Copy out the line that contains "экскурсии в Петропавловский" and the lines after it through the final one in the entries below, exactly, with no other lines.

#### Data

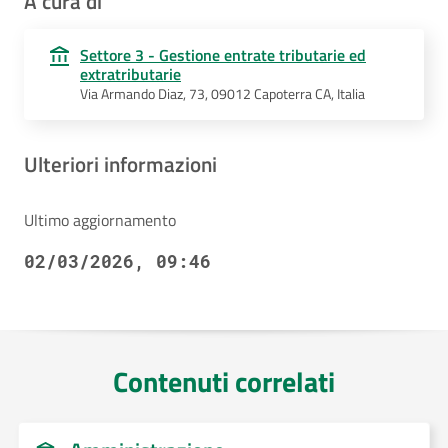
A cura di
Settore 3 - Gestione entrate tributarie ed
extratributarie
Via Armando Diaz, 73, 09012 Capoterra CA, Italia
Ulteriori informazioni
Ultimo aggiornamento
02/03/2026, 09:46
Contenuti correlati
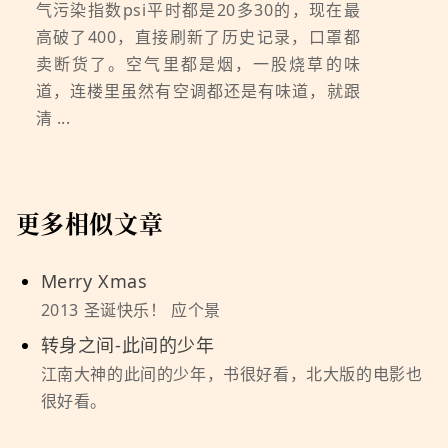
气污染指数psi平时都是20多30的，现在最
高破了400，直接刷新了历史记录，口罩都
卖断货了。空气里都是烟，一股烧草的味
道，连楼里虽然有空调都还是有味道，就跟
清 ...
更多相似文章
Merry Xmas
2013 圣诞快乐！ 应个景
转身之间-此间的少年
江南大神的此间的少年，书很好看，北大版的电影也
很好看。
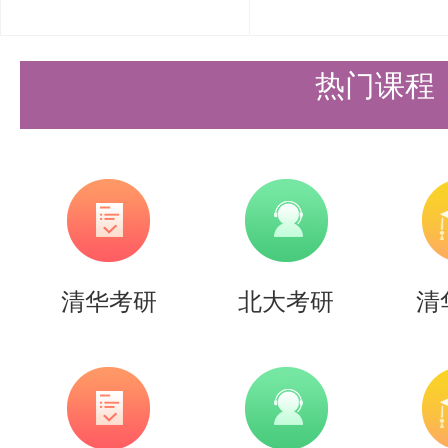
热门课程
清华考研
北大考研
清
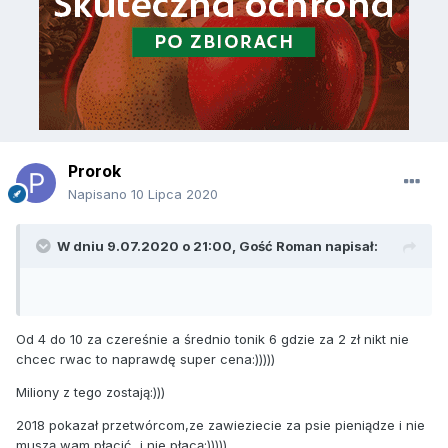
sprzedajesz po 1 zl.bi jedyny w polsce inwestujesz i gruba
kase kladziesz w produkcje.
Jestes lepszy niz nie jeden kabaret.jak cyrk.nie
odpowiadaj.nie wysilaj sie.skuo sie na produkcji gali i swojej
niszy.a jak ci sie nie podoba wpis ti nie musisz go czytac.
Prorok
Napisano
10 Lipca 2020
W dniu 9.07.2020 o 21:00, Gość Roman napisał:
Od 4 do 10 za czereśnie a średnio tonik 6 gdzie za 2 zł nikt nie
chcec rwac to naprawdę super cena:)))))
Miliony z tego zostają:)))
2018 pokazał przetwórcom,ze zawieziecie za psie pieniądze i nie
muszą wam płacić...i nie płacą:)))))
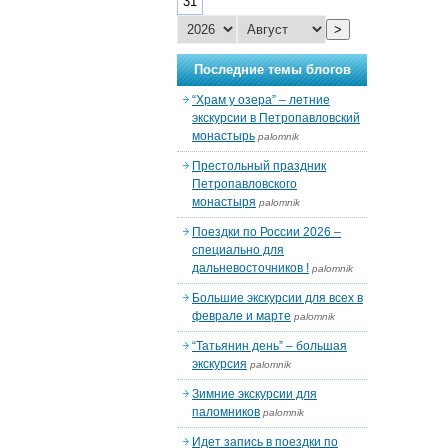
31
>
Последние темы блогов
“Храм у озера” – летние
экскурсии в Петропавловский
монастырь
palomnik
Престольный праздник
Петропавловского
монастыря
palomnik
Поездки по России 2026 –
специально для
дальневосточников !
palomnik
Большие экскурсии для всех в
феврале и марте
palomnik
“Татьянин день” – большая
экскурсия
palomnik
Зимние экскурсии для
паломников
palomnik
Идет запись в поездки по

########

■ Result for this exercise ■
экскурсии в Петропавловский
монастырь
palomnik
Престольный праздник
Петропавловского
монастыря
palomnik
Поездки по России 2026 –
специально для
дальневосточников !
palomnik
Большие экскурсии для всех в
феврале и марте
palomnik
“Татьянин день” – большая
экскурсия
palomnik
Зимние экскурсии для
паломников
palomnik
Идет запись в поездки по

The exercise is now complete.